Clean reads post-quality control were aligned to the white mulberry reference genome (genome size: 336.47 Mb) using Burrows-Wheeler Aligner (BWA) and Samtools, achieving an average alignment rate of 98.77%, indicating robust alignment performance. Coverage depth demonstrated even distribution across chromosomes with good sequencing randomness. The average sequencing depth of the 29 samples was 16 × , with individual sample depths ranging from 14× to 23 × . The overall genome coverage reached 87.67%, and further breakdown of coverage metrics showed that 76.53% and 60.59% of the genome were covered at ≥5× and ≥10 × depths, respectively.
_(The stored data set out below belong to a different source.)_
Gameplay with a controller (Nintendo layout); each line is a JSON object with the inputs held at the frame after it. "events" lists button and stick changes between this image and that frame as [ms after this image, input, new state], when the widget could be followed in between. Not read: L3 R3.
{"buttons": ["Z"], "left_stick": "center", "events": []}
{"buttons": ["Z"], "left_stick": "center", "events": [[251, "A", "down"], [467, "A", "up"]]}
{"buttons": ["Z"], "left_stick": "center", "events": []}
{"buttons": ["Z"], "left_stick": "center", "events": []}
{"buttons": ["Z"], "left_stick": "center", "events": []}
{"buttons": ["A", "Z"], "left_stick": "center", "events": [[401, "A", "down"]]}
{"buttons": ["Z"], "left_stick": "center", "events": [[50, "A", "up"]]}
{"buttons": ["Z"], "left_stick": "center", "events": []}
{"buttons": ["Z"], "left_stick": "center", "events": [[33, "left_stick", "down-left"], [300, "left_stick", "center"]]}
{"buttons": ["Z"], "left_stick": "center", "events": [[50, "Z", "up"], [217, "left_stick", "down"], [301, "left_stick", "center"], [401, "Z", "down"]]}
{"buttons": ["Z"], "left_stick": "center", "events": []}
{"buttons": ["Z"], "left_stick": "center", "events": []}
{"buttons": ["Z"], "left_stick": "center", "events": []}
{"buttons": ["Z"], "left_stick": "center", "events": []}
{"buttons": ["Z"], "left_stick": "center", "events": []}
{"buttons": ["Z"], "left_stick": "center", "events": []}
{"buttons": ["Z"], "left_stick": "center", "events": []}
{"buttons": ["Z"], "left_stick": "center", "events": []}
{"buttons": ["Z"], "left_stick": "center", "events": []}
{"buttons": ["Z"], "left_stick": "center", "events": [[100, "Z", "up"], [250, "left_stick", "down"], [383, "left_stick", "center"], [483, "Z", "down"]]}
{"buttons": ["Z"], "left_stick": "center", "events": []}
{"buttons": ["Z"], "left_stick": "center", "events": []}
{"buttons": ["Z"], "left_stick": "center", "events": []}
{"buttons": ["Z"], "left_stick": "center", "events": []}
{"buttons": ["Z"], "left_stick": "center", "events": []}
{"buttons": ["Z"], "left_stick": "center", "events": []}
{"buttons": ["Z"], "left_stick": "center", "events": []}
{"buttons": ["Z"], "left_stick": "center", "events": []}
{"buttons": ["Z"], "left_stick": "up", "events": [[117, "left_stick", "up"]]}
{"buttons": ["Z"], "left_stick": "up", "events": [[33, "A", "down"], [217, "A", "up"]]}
Collectively, these results confirm that despite an average whole-genome sequencing depth of 16 × , the high alignment rate, low mismatch rate, and substantial proportion of medium-to-high depth coverage (≥10×) ensure data reliability. Additionally, these findings validate that the selected reference genome is well-annotated and information-rich, fully supporting the subsequent analytical requirements of this study.

InDel variant analysis

Whole-genome InDel variation detection of mulberry samples was performed using GATK software. Through homology alignment with the reference genome sequence (white mulberry, genome size: 336.47 Mb), a total of 1 155 585 Indel variation sites were detected, among which 11 401 variation sites were located in the coding region (CDS). It includes 3 940 insertions and 7 461 deletions. Based on the position of the site on the reference genome and the annotation information, the occurrence region of the variant site on the reference genome, the impact and function caused by the variant site were clarified. As shown in Fig 4, a total of 1 155 584 InDel variant annotated sites were obtained. The numbers of InDels in the 5'UTR and 3'UTR regions were 11 722 (1.01%) and 361 (1.44%), respectively. InDel sites located in intergenic regions and splice site regions were 442,488 (38.29%) and 353 (0.03%), respectively. Among the 11 401 InDel sites (0.98%) within the CDS region, start codon loss for 85 (0.75%), and stop codon loss for 99 (1.13%). These results demonstrate abundant InDel loci in the mulberry genome, providing critical resources for developing trait-linked InDel molecular markers and mining functional genes.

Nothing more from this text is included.